**Task description**
Please give every entry again, exactly as it reads.

**Exercise data**

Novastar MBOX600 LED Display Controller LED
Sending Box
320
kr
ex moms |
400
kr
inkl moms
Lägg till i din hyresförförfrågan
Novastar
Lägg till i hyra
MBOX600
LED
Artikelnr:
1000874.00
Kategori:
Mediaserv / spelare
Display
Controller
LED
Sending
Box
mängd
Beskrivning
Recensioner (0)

**Solution for this exercise**
Novastar MBOX600 LED Display Controller LED
Sending Box
320
kr
ex moms |
400
kr
inkl moms
Lägg till i din hyresförförfrågan
Novastar
Lägg till i hyra
MBOX600
LED
Artikelnr:
1000874.00
Kategori:
Mediaserv / spelare
Display
Controller
LED
Sending
Box
mängd
Beskrivning
Recensioner (0)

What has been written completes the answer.